[Task prompt]
Put the lines of the entries into a numbered list, leaving out blank lines and the pictures. Begin at the line that contains "order: Asparagales" and stop after the last line of the entries.

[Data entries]
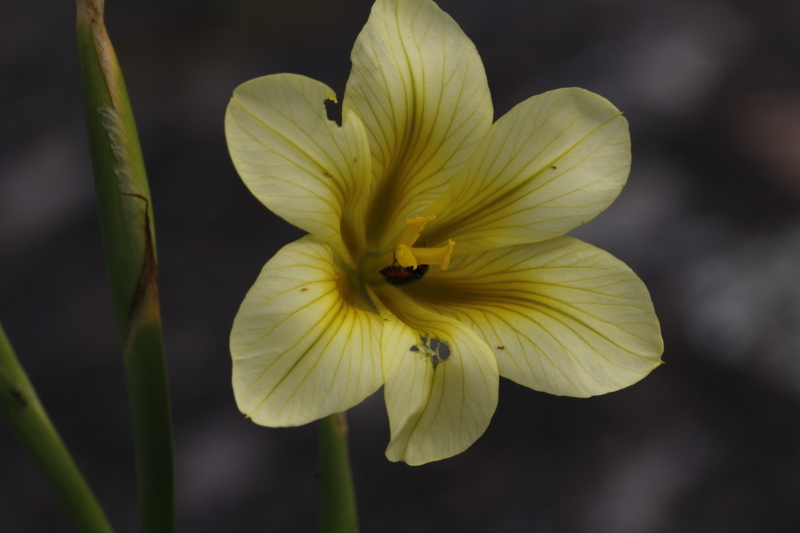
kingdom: Plantae
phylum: Tracheophyta
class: Liliopsida
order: Asparagales
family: Iridaceae
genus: Moraea
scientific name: Moraea ochroleuca
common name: Red tulp
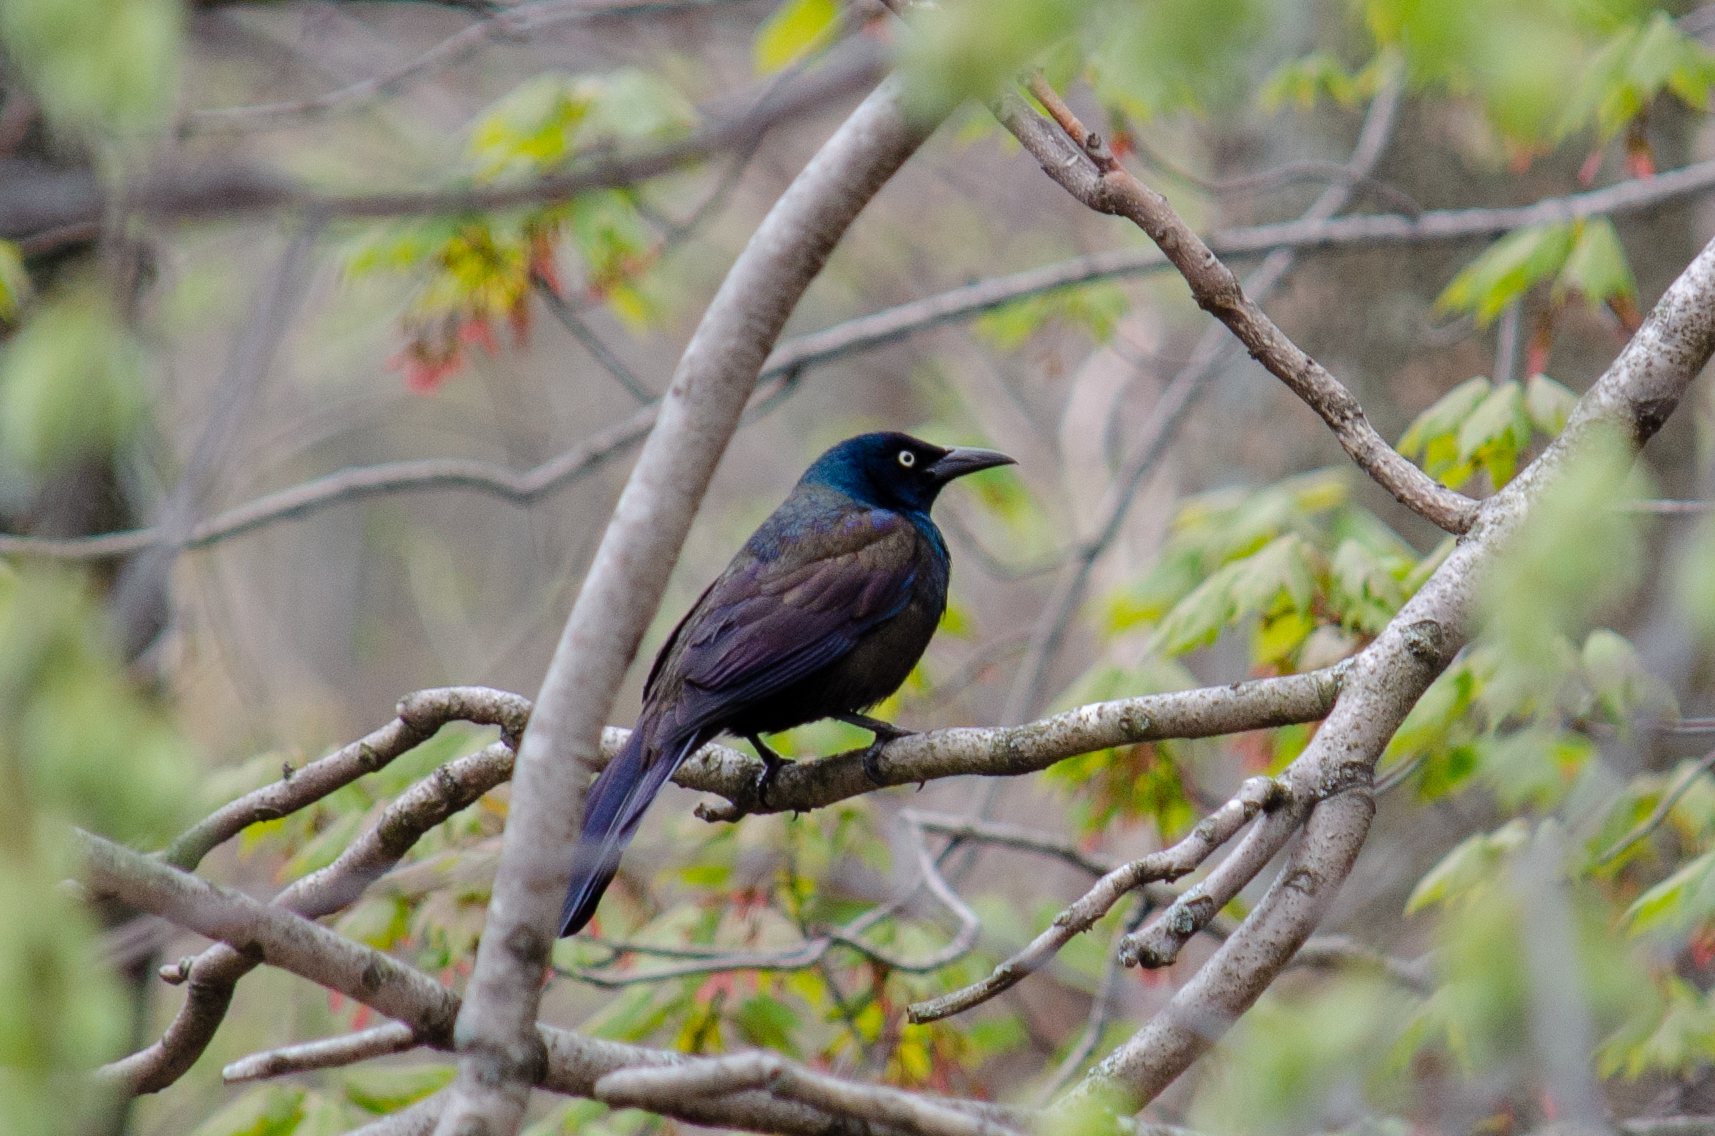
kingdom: Animalia
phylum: Chordata
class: Aves
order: Passeriformes
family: Icteridae
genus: Quiscalus
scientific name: Quiscalus quiscula
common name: Common grackle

[Correct output]
1. order: Asparagales
2. family: Iridaceae
3. genus: Moraea
4. scientific name: Moraea ochroleuca
5. common name: Red tulp
6. kingdom: Animalia
7. phylum: Chordata
8. class: Aves
9. order: Passeriformes
10. family: Icteridae
11. genus: Quiscalus
12. scientific name: Quiscalus quiscula
13. common name: Common grackle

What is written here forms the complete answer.